Visibility and Control

A number of cloud-based file-sharing systems afford some level of data stewardship by giving organizations full central administrative control of users and their data. This is ideal if your business only uses one or two such applications,but, in an enterprise environment your workforce could be using dozens or even hundreds of different productivity tools.

So you'll need a way to oversee everything from a single point of control. This will avoid costly and labor-intensive hands-on management, which can lead to mistakes and gaps in your compliance and security.

Right-to-Access Requests

You're likely to encounter significant difficulties fulfilling right-to-access and right-to-be-forgotten requests without a complete picture of the data you store about your customers.

So you'll need a method of identifying all the information you hold about a data subject regardless of how it's stored—whether in a clearly structured format on in-house systems or in an unspecified form hosted in the cloud.

BYOD

BYOD (bring your own device) and cloud-based storage are natural bedfellows. However, providing access to company data from any device, anywhere also comes with a downside.

When a device leaves your premises it's far more difficult to manage and control. So it's harder to prevent a user from connecting to the cloud over an insecure wi-fi connection or shopping online at a compromised website. What's more, portable devices are far likelier to be lost or stolen, increasing the risk of data exposure.

Education

Cloud storage services are often a target for hackers. This isn't because of the security of the services themselves, which generally encrypt your data both in transit and at rest, but the weak security measures of the users themselves. Therefore privacy awareness is just as important when it comes to using cloud-based storage services as it is to traditional enterprise applications.

For example, employees should under no circumstances share access credentials with anyone. You also should promote or enforce the use of strong passwords and password management software to help keep hackers out.

In addition, you should remind users about the dangers of phishing, spyware, and malware attacks—through which hackers can access employee login credentials and steal sensitive data.

AI Is Key

Data is essential to modern enterprises, helping them to make more informed business decisions and better serve their customers. However, companies are using an ever-increasing number of collaborative storage services and data collection points. And this is growing out of control.

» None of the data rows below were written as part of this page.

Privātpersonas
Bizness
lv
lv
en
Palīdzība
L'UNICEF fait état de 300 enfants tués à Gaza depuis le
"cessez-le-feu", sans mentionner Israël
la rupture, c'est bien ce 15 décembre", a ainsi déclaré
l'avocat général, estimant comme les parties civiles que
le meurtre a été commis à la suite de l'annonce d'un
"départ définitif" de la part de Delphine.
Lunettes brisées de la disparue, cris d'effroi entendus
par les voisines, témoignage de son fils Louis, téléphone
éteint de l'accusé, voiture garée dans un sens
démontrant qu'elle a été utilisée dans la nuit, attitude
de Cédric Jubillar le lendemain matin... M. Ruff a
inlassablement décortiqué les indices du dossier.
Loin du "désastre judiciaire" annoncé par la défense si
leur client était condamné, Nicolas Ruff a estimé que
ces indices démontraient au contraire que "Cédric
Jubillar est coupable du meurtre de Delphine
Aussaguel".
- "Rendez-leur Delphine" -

At the same time, many of them still use outdated data protection tools that rely on manual rules. These simply aren't cut out to support the sheer volume and different types of data stored in cloud-based storage and file-sharing services. Full visibility and control over this data calls for a different approach, using new technologies such as artificial intelligence (AI) and machine learning (ML).

These solutions have the capability to analyze and categorize your dark data. They can learn to recognize sensitive information within that data, regardless of where it resides. And they can help you implement governance policies so you remain compliant and your data stays secure—all through a central point of control. NetApp Cloud Volumes ONTAP, Azure NetApp Files, and Amazon S3 users can now benefit from this type of compliance control through the use of the new NetApp Cloud Compliance.

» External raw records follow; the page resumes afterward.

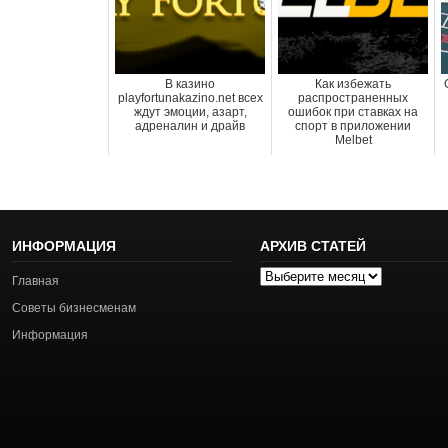
В казино
Как избежать
playfortunakazino.net всех
распространенных
ждут эмоции, азарт,
ошибок при ставках на
адреналин и драйв
спорт в приложении
Melbet
ИНФОРМАЦИЯ
АРХИВ СТАТЕЙ
Архив
Главная
статей
Советы бизнесменам
Информация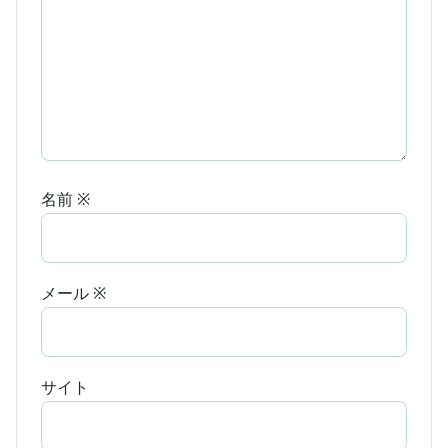
名前
※
メール
※
サイト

Cloud Compliance makes it possible for your data in the cloud to be discovered, organized, and reported on automatically through the use of an intelligent, context-aware AI. Your workforce no longer needs IT expertise to be able to leverage technology and improve its productivity. But that shouldn't be an excuse to absolve your compliance responsibilities.

Convenience and efficiency shouldn't come at the cost of cloud data privacy and security. So make sure you exploit the new breed of intelligent data protection solutions that are available on the market today.